Treasury yields dropped sharply as data indicating a continued slowdown in the U.S. labor market fueled expectations that the Federal Reserve may soon cut interest rates. This movement in the bond market came just days before the release of a critical payrolls report, further highlighting concerns about the state of the economy.
The latest report on job openings showed a decline that fell short of estimates, marking the lowest level seen since 2021. This data sparked a swift response in the bond market, with yields falling across the board. The decline was most pronounced in shorter-term maturities, which are more sensitive to potential changes in Fed policy.

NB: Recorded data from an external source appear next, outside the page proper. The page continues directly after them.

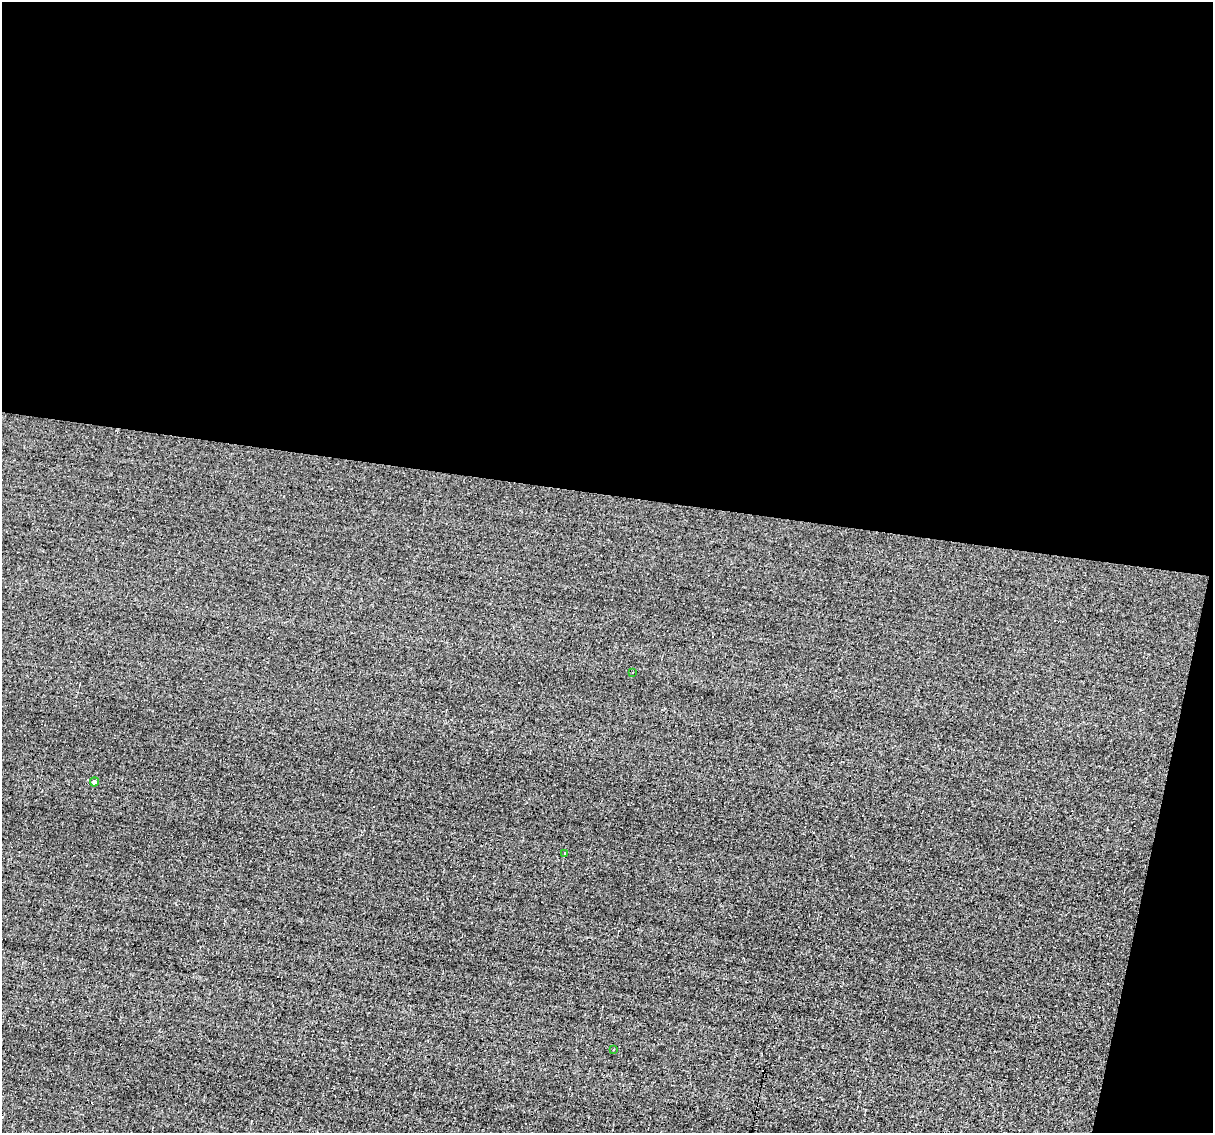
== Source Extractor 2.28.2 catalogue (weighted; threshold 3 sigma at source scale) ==
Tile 4 of 4 x 4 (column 4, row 1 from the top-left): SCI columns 3634-4844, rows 3626-4756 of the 4844 x 4870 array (HDU 1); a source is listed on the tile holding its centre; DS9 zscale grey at full resolution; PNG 1215 x 1135 px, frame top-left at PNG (2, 2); each listed source drawn as its Kron ellipse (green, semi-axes under 4 px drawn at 4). Shown black and unused: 46% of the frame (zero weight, under 3 of 4 exposures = <1% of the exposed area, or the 3 px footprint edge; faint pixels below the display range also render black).
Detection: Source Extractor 2.28.2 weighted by HDU 2 'WHT'; one run over the whole footprint, this tile lists its part. Background -0.00519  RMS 0.051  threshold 0.23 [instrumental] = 3 sigma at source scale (4.5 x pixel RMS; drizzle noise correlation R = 1.50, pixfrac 1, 0.05/0.05 arcsec/px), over >= 5 px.
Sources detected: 6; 2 cosmic-ray / hot-pixel residue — neither listed nor drawn; the other 4 listed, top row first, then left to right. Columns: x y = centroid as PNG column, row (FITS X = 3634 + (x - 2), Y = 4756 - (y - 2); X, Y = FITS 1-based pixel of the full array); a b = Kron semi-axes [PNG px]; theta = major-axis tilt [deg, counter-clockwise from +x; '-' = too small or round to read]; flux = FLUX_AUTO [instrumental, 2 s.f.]
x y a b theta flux
633 673 3 3 - 21
94 782 4 4 - 20
564 853 3 3 - 34
613 1049 3 3 - 4.6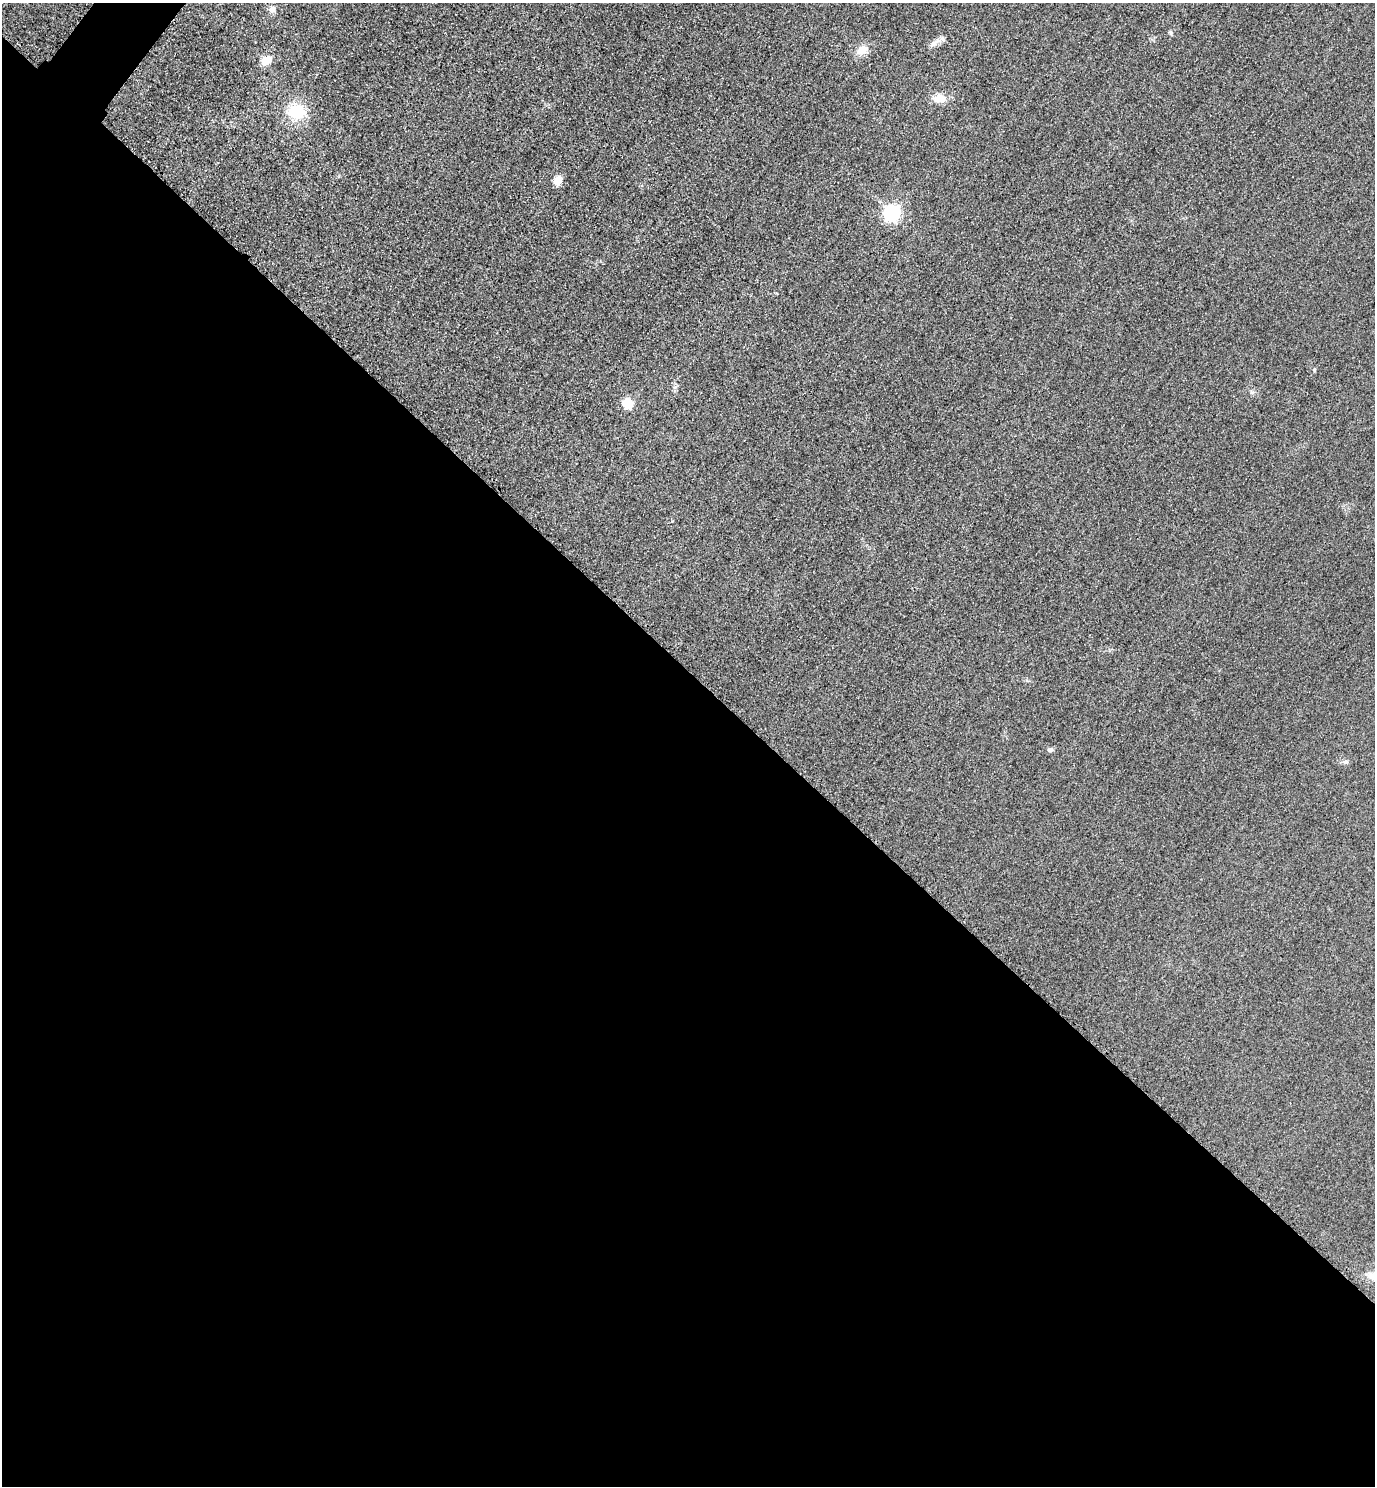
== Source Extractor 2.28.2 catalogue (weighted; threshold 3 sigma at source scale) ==
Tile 14 of 4 x 4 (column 2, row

As a result, markets began pricing in additional rate cuts by the Federal Reserve in 2024.
Chris Larkin of E*Trade from Morgan Stanley commented on the market’s reaction, noting that while there is less anxiety compared to a month ago, investors are still seeking reassurance that the economy isn’t slowing down too much. "The markets may not be as nervous as they were a month ago, but they’re still looking for confirmation the economy isn’t cooling off too much,” Larkin said. “So far this week, they haven’t gotten it."
Looking ahead to Friday, the August jobs report is anticipated to show an increase of about 165,000 in payrolls, according to a Bloomberg survey of economists. Although this figure is higher than the modest 114,000 gain reported in July, it still suggests a slowdown in job growth. The average payroll growth over the past three months would decline to just over 150,000, which is the slowest pace since early 2021.
In response to the labor market data, the yield on 10-year Treasury notes fell by five basis points to 3.78%, while the dollar weakened. The S&P 500 showed little movement overall, though Nvidia Corp. managed to recover from earlier session lows.
Meanwhile, Bank of America Corp. reported that its clients were net sellers of U.S. equities for the second consecutive week, marking the largest net sale of shares since late 2020. Institutional investors, hedge funds, and retail clients collectively sold $8 billion worth of U.S. stocks in the week ending August 30, according to quantitative strategists led by Jill Carey Hall. The technology sector saw the largest outflows, with significant selling following Nvidia’s recent earnings report.
Solita Marcelli of UBS Global Wealth Management offered a broader perspective on the stock market, predicting that equities could trade higher over the next 6 to 12 months. However, she also warned of potential volatility in the near term. "We expect stocks to trade higher over the coming 6-12 months but would not rule out renewed volatility in stocks in the near term,” Marcelli said. She added that September has historically been a challenging month for stock market returns, suggesting that seasonal factors might be contributing to the current negative sentiment.
In summary, the recent slowdown in the U.S. labor market has intensified expectations for Federal Reserve rate cuts, leading to a significant drop in Treasury yields. Investors are closely watching for further signs of economic cooling, particularly with the upcoming August jobs report. While there is cautious optimism about the longer-term outlook for stocks, concerns about short-term volatility remain, especially given the historical trends associated with September.